At any rate, coherentist circularity is at least one possible answer, but one that neither Oppy nor his theologian rivals have actually presented a valid example of.


Something happening for no reason means that the event serves no teleological purpose. No-one wants this event to happen, but it happens anyway.

If the event is necessary, then it is the only possible outcome of prior conditions, a deterministic event.

The difference between them is that both intentional (for some reasons) and unintentional (for no reason) events occur in reality, but necessary events never do. Causes never determine their effects with absolute accuracy.


Good question. Existence monism or realist monism proposes that there is only one thing - the universe. The moment of initiation was when the universe decided to exist. This was necessary. See also cosmopsychism. See related question, "Why is there something rather than nothing".


Is appealing to necessity an explanation for X? Can it be the case that X is necessary but also happen for no reason?

According to Aristotle, natute is regulated by teleology; what happens (the X in the question) is not an arbitrary ending of a process, but the accomplishment of a pre-defined goal; the ultimate point of a process. Or in other words, physical changes, happen for a specific purpose that is subject to what-is-to-be-accomplished and not to external causes.

He identifies this nessecity as the functional behaviour of X in nature, that ends in the what-is-to-be-accomplished: "εντελέχεια" (entelechy). For example he says that : a seed "wants to be" a tree because this purpose exists inside it, and will be actualized if circumstances allow it.

Where is the problem in this?

So, there is NO problem. The problem is in the mis-understanding of the concept of reason.

If there is no problem, what then, really, is the practical difference between a brute contingency and necessity?

Summing up, necessity is the underlying principle in the unfoldment of reality and brute-contingency is our inability to understand the perplexing interractions of all things, in the process of actualizing their end-goals.

  • "physical changes, happen for a specific purpose" -- I wonder if Aristotle was mistranslated or misunderstood. Necessity, as I understand it, means that any event was brought in (necessarily) by some cause in the past. In other words, necessity describes a deterministic Universe. Jan 16 at 22:44

Generally, a fact (or entity) is brute if it has no explanation, and explicable otherwise. The 'explanation' here is in terms of an objective explanation, and not in the sense of epistemic justification. For example, the laws of gravity explain why an apple fell, etc.

Some facts are necessary. Usually, the explanations we care about are contrastive: we are aware that both p and ~p are respectively possible, and want to understand what it is that made p occur instead of ~p. This is the explanation we're looking for.

However, recall that necessary facts are true in any possibility, so nothing in principle could be their contrastive explanation.

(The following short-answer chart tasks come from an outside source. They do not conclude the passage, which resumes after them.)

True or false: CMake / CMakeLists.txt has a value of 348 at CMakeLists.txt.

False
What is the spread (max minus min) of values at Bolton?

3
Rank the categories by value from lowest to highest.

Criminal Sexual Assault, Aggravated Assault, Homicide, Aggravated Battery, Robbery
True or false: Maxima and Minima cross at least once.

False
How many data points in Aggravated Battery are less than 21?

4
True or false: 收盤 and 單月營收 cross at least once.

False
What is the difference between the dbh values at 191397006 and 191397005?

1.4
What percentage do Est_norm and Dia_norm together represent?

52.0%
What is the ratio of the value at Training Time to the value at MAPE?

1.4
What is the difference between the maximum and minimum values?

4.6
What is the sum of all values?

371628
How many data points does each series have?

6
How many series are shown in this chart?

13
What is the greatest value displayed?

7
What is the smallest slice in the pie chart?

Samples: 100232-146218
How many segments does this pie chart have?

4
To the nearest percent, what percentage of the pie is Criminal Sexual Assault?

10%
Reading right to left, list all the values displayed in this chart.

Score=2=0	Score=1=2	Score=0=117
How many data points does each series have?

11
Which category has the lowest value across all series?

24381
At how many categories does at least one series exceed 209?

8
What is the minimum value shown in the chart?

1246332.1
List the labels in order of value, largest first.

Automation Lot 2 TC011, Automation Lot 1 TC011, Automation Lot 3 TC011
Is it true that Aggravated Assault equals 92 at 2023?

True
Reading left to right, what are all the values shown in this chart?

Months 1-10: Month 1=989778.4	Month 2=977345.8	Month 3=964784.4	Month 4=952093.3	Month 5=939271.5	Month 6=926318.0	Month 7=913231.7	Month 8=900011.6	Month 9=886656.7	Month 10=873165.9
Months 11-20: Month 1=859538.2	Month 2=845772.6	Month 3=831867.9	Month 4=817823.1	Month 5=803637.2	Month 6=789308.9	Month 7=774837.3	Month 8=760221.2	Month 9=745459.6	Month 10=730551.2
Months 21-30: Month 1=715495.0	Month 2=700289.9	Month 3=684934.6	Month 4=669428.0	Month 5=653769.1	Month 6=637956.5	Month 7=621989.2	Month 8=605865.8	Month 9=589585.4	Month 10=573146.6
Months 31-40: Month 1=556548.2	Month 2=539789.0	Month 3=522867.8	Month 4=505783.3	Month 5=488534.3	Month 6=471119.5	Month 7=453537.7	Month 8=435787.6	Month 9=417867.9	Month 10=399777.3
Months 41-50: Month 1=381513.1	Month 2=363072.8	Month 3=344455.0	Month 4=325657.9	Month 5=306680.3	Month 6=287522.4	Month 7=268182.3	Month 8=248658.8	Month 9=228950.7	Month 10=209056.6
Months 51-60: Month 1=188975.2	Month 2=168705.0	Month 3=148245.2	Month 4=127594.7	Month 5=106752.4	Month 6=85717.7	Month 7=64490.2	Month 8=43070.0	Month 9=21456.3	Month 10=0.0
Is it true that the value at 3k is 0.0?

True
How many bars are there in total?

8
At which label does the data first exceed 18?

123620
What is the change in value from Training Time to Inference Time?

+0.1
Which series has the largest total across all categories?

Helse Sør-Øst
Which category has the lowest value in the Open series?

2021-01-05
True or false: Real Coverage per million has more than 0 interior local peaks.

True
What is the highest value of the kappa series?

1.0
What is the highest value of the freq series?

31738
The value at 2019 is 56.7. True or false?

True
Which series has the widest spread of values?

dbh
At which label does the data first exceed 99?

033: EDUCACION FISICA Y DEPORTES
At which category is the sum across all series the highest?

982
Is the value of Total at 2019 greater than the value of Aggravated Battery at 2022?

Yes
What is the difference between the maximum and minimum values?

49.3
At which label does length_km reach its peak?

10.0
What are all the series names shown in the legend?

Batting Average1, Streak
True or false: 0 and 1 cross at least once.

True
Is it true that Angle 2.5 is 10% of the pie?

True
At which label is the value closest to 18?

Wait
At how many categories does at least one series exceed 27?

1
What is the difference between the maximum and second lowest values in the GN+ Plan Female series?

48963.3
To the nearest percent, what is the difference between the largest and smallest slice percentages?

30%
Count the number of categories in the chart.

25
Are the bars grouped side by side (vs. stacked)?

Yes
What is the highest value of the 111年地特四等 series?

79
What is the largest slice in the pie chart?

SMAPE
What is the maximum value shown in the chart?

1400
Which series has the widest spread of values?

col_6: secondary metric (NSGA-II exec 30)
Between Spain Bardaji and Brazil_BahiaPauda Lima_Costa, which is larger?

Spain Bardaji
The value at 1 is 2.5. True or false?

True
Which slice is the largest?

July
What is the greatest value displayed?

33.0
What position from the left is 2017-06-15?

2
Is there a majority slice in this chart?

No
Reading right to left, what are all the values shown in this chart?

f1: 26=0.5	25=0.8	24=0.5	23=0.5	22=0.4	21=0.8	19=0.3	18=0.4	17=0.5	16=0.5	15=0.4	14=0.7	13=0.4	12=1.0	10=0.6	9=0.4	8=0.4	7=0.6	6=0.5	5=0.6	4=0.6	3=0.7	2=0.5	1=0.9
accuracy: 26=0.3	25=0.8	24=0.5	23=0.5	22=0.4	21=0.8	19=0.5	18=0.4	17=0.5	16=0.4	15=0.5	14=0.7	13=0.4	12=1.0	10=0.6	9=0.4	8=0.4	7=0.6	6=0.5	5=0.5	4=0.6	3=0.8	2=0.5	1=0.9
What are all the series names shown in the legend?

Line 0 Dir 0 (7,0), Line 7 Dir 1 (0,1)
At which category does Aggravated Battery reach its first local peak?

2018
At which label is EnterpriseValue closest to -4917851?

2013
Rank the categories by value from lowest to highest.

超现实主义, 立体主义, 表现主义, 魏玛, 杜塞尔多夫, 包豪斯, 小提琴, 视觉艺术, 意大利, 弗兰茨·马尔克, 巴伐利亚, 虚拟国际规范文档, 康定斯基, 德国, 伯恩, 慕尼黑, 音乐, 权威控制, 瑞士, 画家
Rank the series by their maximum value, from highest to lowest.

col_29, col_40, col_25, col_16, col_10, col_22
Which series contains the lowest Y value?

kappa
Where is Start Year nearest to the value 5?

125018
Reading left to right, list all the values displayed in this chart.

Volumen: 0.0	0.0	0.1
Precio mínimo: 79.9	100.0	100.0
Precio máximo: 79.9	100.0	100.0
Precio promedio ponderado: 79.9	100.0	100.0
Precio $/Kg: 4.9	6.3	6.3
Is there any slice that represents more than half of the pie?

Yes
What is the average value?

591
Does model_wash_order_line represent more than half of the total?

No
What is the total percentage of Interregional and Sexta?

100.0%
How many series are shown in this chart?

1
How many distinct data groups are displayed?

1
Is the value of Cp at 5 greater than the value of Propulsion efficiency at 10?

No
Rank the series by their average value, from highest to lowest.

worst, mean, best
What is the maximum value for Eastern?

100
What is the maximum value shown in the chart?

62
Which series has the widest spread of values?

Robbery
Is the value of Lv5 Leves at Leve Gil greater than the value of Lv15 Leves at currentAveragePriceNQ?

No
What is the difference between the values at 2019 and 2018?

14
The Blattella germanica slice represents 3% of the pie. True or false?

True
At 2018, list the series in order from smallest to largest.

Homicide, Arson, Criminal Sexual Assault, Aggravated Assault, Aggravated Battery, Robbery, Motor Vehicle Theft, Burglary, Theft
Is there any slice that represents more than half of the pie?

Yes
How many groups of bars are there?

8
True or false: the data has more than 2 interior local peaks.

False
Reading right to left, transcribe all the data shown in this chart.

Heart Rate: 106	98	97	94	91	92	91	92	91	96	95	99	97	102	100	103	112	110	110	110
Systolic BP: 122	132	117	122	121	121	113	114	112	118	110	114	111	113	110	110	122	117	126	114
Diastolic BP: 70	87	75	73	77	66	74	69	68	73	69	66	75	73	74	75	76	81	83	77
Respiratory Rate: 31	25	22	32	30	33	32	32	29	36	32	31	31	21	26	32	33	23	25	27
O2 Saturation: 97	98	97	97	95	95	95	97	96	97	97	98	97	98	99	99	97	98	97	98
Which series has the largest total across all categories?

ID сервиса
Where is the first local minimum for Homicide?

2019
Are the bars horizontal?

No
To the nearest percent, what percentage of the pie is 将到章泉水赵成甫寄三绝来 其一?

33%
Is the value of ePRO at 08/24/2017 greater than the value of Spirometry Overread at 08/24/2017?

This is why principles that demand everything be explained, like the controversial Principle of Sufficient Reason (PSR), range only over contingent facts and not necessary ones. But whether necessities are explicable is a contested and disputed topic, and one we can sidestep.

The difference is this: if the existence of the universe is a brute fact, then it simply has no further explanation (by definition), but it can still be a contingent fact. There can still be possibilities where the universe did not exist, or did not exist in the same way, but we will simply not have an explanation of why this universe obtained instead of that, etc. This is generally what analytic philosophers mean by "brute" in metaphysics.

On the other hand, a necessity is something that is true given any possibility. So regardless of your views on whether necessities are explicable, it becomes clear what the difference between a brute fact and a necessity is. And this I take to be the obvious difference between the options Oppy offers. Fwiw, I think the other answers here are a bit misleading, so beware.